_Фрагмент текста:_
..............................

Вот так и Фаина Раневская потом — любила кого-нибудь, так уж любила, с полной самоотдачей. Так она любила своих друзей, и так же она любила Толстого и Пушкина — со всей страстью, со всеми душевными силами, на какие была способна.
«Любила, восхищаюсь Ахматовой. Стихи ее смолоду вошли в состав моей крови», — писала Раневская в дневнике.
И это была чистая правда. Стихи Ахматовой, а потом и она сама так прочно вошли в жизнь Раневской, что теперь уже невозможно представить их друг без друга. Великая поэтесса и великая актриса — они были неразрывно связаны до конца жизни.
Их дружба по-настоящему началась в Ташкенте, во время Великой Отечественной войны, но познакомились они гораздо раньше. Раневская тогда, по ее собственным воспоминаниям, еще была Фаиной Фельдман и жила в Таганроге. Она прочла стихи Ахматовой, влюбилась в них и твердо решила познакомиться с поэтессой. Поехала в Петербург, нашла квартиру Ахматовой и позвонила в дверь.
«Открыла мне сама Анна Андреевна, — вспоминала она. — Я, кажется, сказала: «Вы — мой поэт», — извинилась за нахальство. Она пригласила меня в комнаты. Дарила меня дружбой до конца своих дней». Ахматова тогда поинтересовалась у Фаины: «Вы пишете?» Но та ответила: «Никогда не пыталась. Поэтов не может быть много». Возможно, с этой фразы Ахматова и присмотрелась к ней получше, выделив необычную девушку из числа своих многочисленных почитательниц».

..............................

_Отобранные записи:_

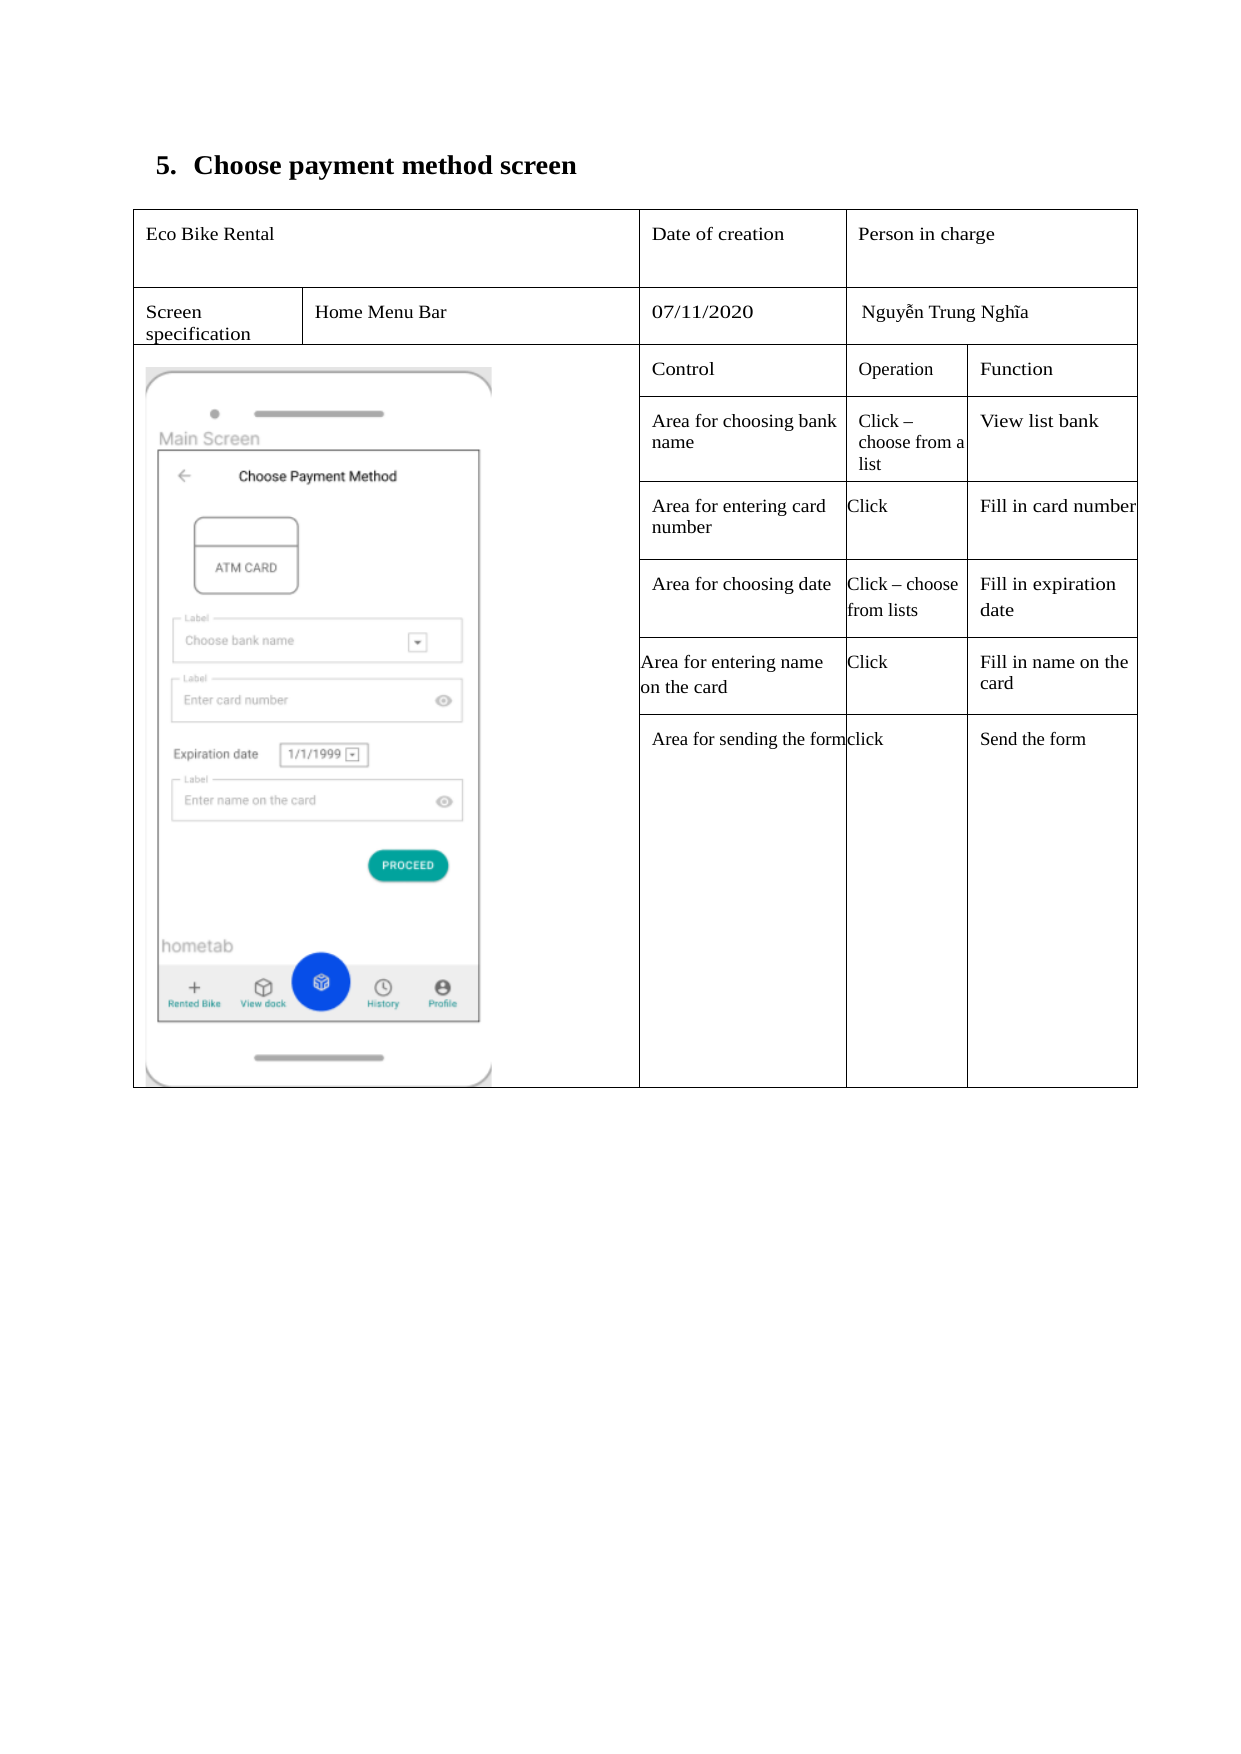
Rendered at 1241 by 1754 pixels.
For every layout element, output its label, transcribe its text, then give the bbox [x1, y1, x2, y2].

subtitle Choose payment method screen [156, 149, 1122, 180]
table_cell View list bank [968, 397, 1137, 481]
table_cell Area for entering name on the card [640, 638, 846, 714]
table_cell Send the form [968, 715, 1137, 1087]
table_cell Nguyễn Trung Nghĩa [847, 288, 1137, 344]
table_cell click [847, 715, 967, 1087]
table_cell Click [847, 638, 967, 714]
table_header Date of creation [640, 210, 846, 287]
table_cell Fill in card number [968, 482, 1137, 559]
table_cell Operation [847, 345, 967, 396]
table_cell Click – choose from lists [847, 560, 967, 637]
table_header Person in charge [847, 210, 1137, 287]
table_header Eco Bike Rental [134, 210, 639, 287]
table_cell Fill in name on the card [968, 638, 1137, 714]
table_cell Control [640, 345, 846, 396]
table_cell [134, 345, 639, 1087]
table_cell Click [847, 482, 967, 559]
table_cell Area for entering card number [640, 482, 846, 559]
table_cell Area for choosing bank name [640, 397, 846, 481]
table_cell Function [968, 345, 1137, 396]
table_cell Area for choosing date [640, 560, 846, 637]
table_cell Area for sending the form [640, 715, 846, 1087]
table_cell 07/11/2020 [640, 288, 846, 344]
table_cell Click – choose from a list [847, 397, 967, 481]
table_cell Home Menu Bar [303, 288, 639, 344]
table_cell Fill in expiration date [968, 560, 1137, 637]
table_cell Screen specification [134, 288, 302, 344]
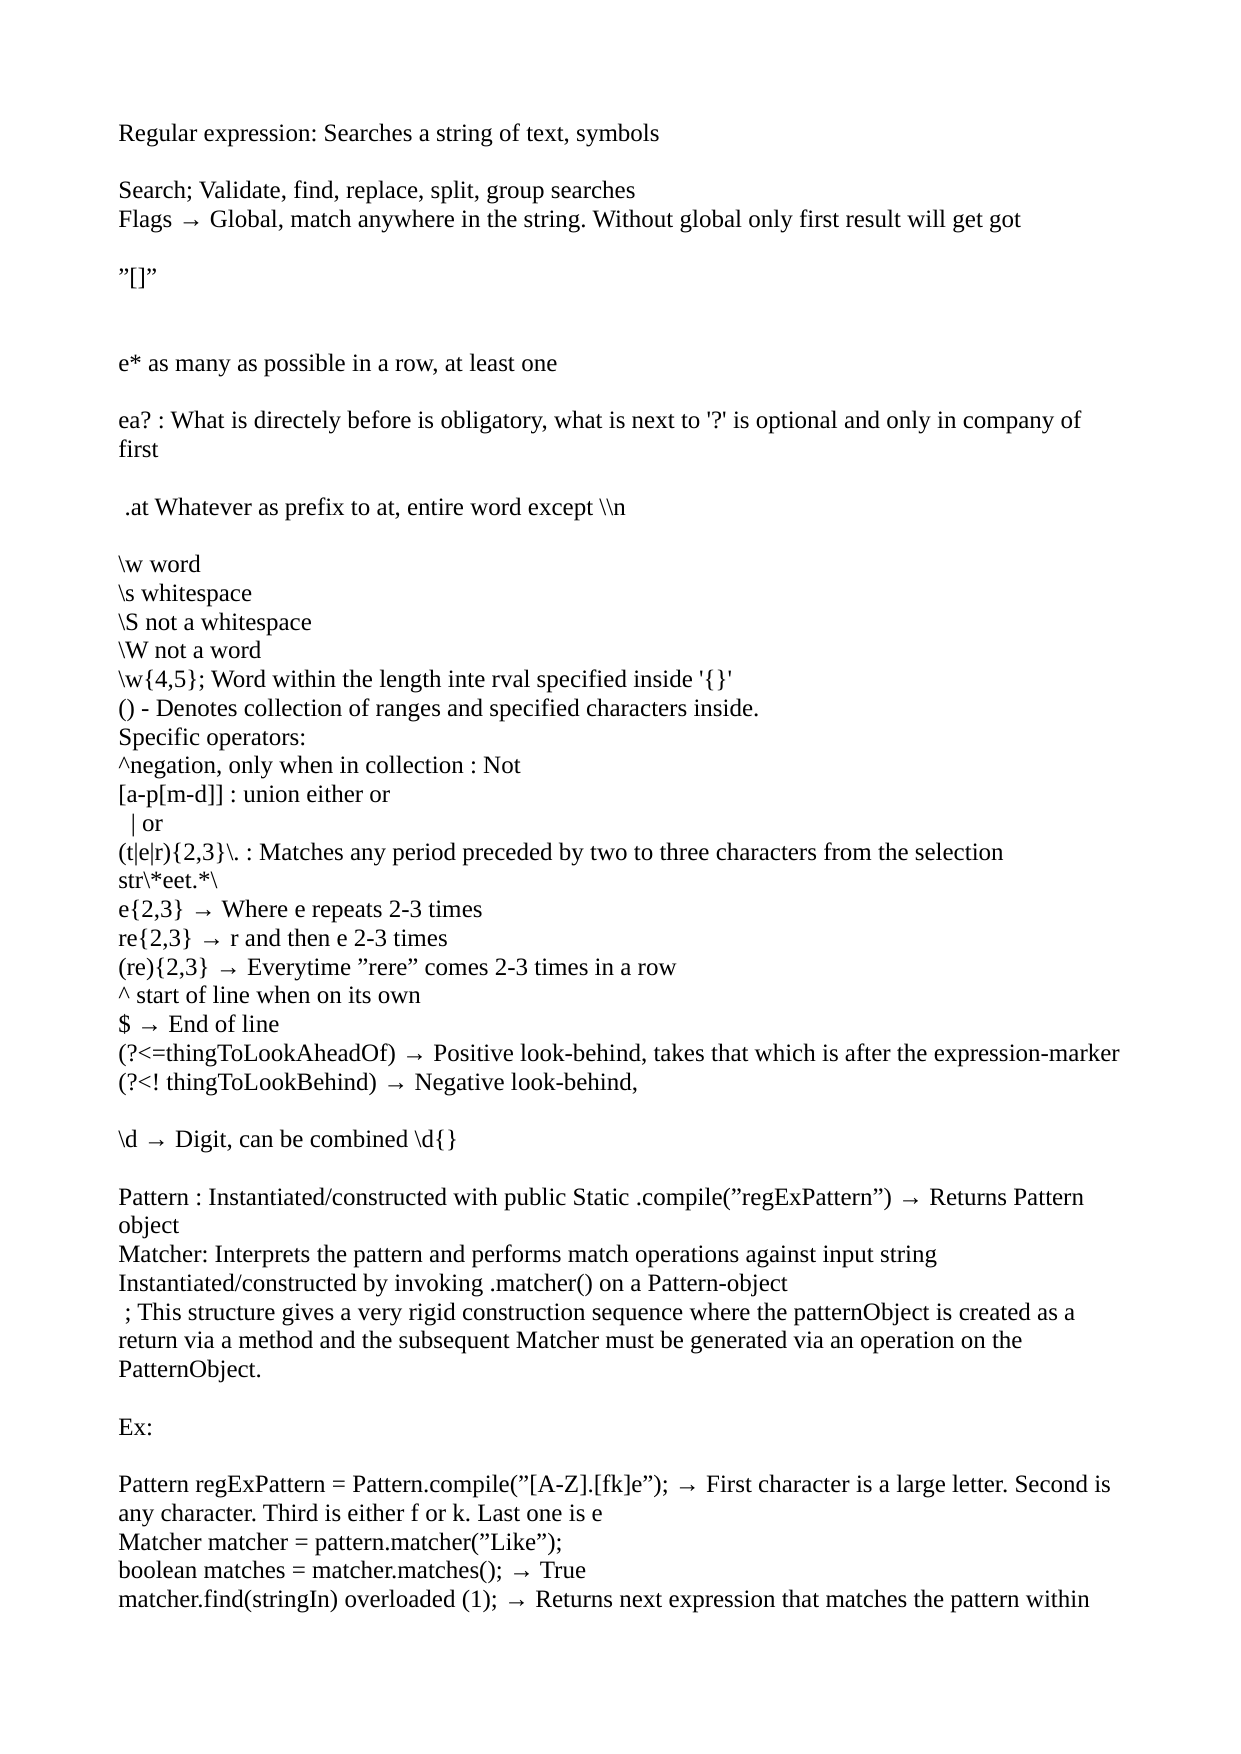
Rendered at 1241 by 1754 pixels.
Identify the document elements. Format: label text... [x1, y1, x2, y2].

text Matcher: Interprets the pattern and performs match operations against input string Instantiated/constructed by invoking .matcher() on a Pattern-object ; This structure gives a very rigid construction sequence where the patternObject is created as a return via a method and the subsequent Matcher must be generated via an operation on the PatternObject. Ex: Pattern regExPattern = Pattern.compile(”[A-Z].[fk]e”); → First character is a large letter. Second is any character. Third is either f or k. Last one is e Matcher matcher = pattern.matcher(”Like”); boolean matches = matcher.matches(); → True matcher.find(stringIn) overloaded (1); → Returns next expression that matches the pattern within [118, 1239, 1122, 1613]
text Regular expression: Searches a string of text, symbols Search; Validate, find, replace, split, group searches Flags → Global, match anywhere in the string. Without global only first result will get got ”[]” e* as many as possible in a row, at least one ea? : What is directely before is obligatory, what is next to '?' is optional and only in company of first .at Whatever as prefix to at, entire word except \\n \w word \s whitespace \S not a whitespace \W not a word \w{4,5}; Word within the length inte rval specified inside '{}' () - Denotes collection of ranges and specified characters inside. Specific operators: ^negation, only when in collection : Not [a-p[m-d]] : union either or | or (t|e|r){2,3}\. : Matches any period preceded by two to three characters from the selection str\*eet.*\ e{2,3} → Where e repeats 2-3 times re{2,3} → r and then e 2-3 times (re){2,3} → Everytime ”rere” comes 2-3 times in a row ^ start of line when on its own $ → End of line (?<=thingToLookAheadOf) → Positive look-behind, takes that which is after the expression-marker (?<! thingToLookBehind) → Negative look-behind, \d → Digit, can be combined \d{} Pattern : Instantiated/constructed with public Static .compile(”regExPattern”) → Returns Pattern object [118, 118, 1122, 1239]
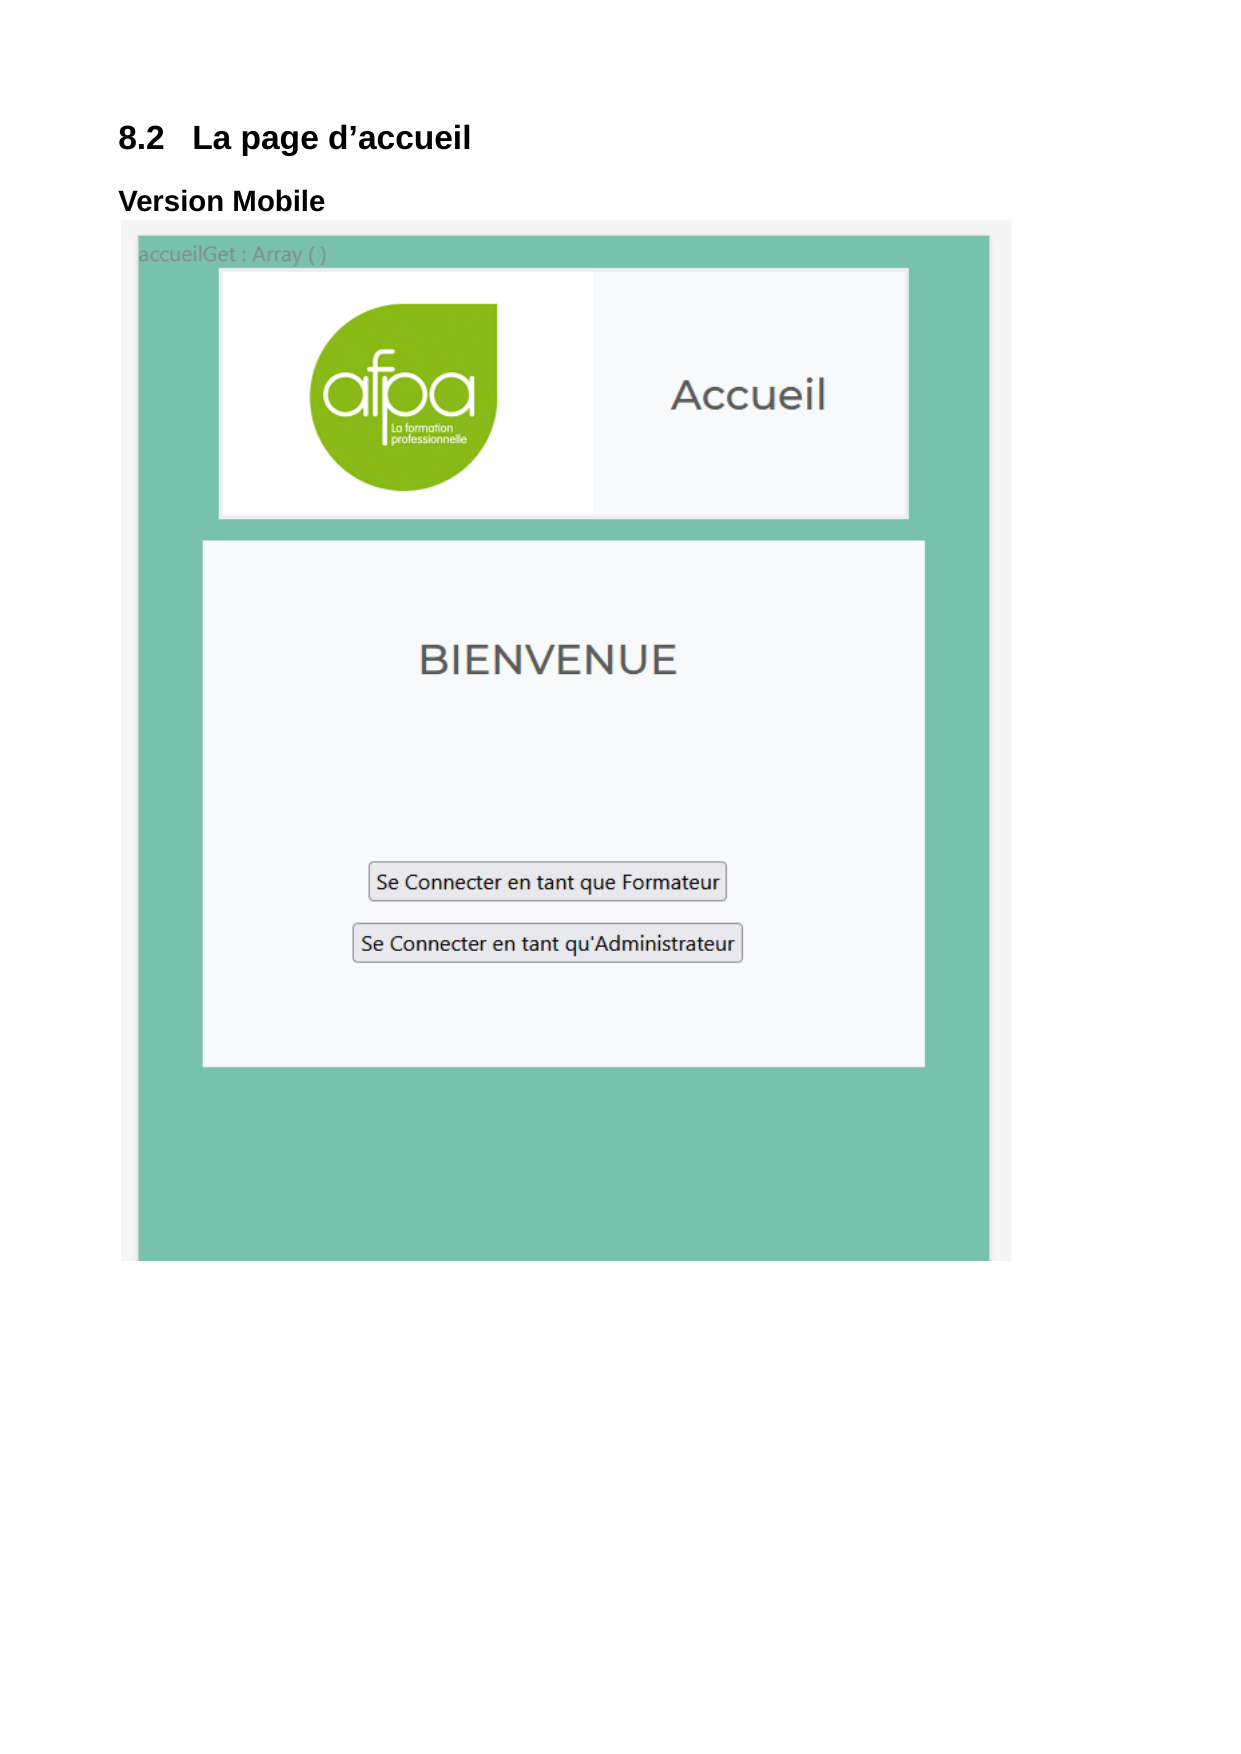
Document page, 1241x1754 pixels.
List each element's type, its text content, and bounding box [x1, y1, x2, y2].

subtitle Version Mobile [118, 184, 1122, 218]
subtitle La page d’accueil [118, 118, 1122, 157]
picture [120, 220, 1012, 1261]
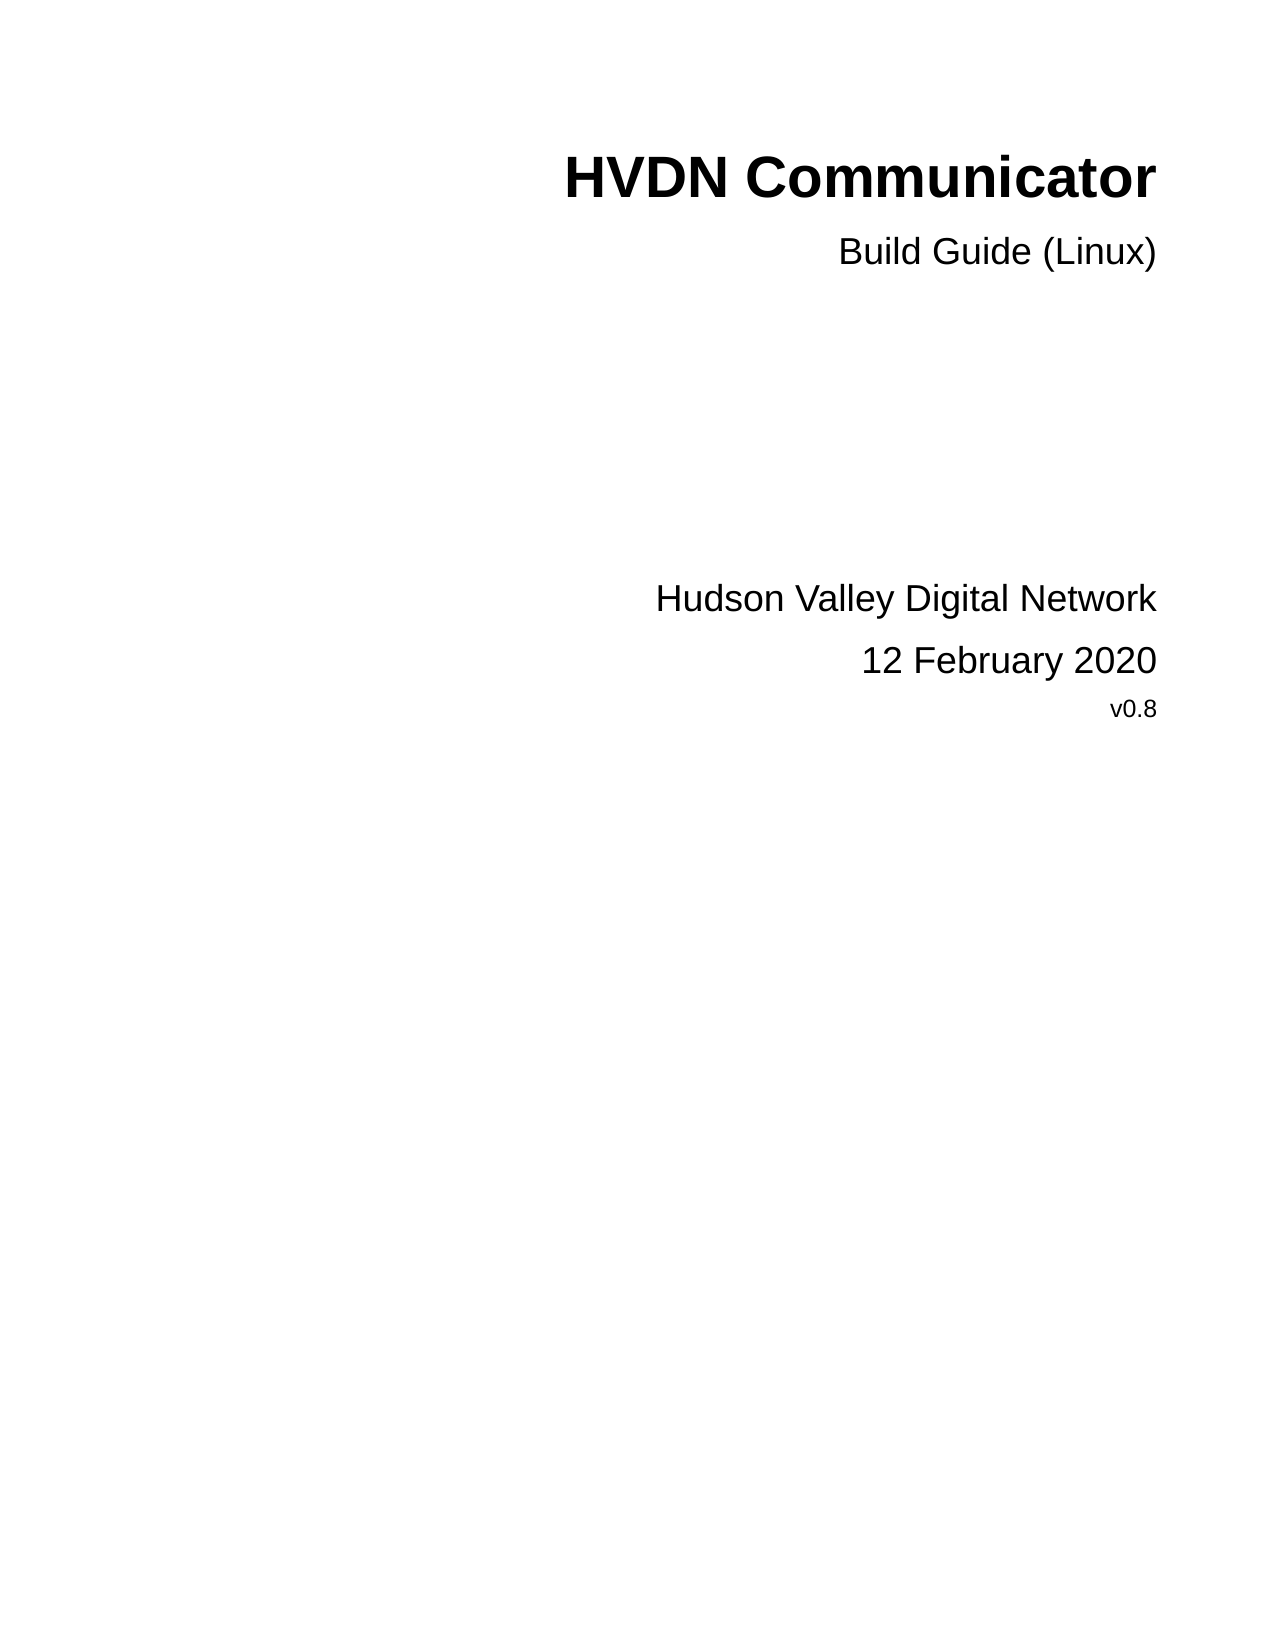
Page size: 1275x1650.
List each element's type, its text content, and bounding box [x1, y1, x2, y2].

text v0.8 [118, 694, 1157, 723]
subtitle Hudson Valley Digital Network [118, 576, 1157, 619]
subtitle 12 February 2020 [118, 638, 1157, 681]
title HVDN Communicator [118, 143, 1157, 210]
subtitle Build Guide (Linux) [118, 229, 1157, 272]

..............................

_Задание A:_ Где, согласно тексту о Раневской и Ахматовой, по-настоящему началась их дружба?
_Задание B:_ Перепишите из текста о Раневской и Ахматовой всё от слов «Их дружба по-настоящему» до слов «позвонила в дверь.» включительно.
Записи взяты из другого источника.

_Результат A:_ В Ташкенте, во время Великой Отечественной войны.

_Результат B:_
Их дружба по-настоящему началась в Ташкенте, во время Великой Отечественной войны, но познакомились они гораздо раньше. Раневская тогда, по ее собственным воспоминаниям, еще была Фаиной Фельдман и жила в Таганроге. Она прочла стихи Ахматовой, влюбилась в них и твердо решила познакомиться с поэтессой. Поехала в Петербург, нашла квартиру Ахматовой и позвонила в дверь.